Infrared Spectroscopy of Nano‐sized Carbon Grains Produced by Laser Pyrolysis of Acetylene: Analog Materials for Interstellar Grains

Abstract

The infrared spectroscopic behavior of nano-sized carbon grains produced by laser-driven pyrolysis of acetylene (C2H2) is presented with respect to the internal structure of the particles investigated by electron energy loss spectroscopy and high-resolution transmission electron microscopy. Carbon grain samples were synthesized at different condensation conditions, and the effect of the pyrolysis temperature and pyrolysis mode (pulsed versus continuous wave) on the carbon structure was investigated. The size distribution of the carbon clusters synthesized in the flow reactor was determined by means of time-of-flight mass spectroscopy. Despite the CH absorption features attributed to saturated aliphatic hydrocarbons adsorbed by the grain surfaces, the infrared spectra of the neat carbon grains show only weak CH features. The investigations show that the formation and growth of polycyclic aromatic structural units are involved in the carbon grain condensation process.

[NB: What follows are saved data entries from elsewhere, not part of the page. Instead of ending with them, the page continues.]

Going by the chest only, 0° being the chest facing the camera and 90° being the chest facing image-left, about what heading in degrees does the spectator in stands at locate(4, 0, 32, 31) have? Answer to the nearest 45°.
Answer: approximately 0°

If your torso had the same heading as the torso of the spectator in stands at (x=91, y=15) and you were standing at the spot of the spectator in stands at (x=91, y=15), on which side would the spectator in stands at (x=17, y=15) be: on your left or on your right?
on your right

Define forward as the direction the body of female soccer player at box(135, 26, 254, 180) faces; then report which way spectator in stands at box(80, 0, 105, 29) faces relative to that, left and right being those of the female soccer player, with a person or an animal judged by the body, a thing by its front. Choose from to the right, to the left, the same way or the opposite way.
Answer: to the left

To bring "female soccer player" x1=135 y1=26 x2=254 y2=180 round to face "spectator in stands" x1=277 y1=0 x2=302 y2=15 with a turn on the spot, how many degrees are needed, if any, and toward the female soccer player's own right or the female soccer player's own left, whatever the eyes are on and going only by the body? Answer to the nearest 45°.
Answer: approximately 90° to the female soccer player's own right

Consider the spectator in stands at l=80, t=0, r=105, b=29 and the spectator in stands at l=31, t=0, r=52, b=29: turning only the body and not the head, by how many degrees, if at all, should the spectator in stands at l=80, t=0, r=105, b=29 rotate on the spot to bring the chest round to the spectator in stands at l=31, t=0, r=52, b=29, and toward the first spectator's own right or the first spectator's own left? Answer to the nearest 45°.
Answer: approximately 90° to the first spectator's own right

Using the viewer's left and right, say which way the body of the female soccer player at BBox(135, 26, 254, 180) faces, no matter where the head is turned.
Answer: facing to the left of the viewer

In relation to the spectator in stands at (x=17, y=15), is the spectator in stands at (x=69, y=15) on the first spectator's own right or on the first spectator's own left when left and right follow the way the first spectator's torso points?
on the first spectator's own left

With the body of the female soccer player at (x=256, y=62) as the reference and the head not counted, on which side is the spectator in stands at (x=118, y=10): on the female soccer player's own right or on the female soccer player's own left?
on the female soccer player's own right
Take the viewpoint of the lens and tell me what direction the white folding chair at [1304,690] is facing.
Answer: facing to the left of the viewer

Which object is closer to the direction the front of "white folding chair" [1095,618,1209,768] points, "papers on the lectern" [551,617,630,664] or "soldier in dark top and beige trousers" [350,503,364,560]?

We conclude that the low feature-to-continuum ratio in the IR spectra of the grains is a typical property of carbonaceous dust formed by the pyrolysis of acetylene. The lack of observational evidence for hydrocarbon dust in the outflows of carbon-rich asymptotic giant branch (AGB) stars can be rationalized by our spectroscopic results. An evolutionary sequence of the circumstellar carbonaceous material during the AGB to planetary nebula (PN) phase transition can be deduced from our results by comparison with the IR spectral behavior of carbonaceous grain materials synthesized in other condensation systems.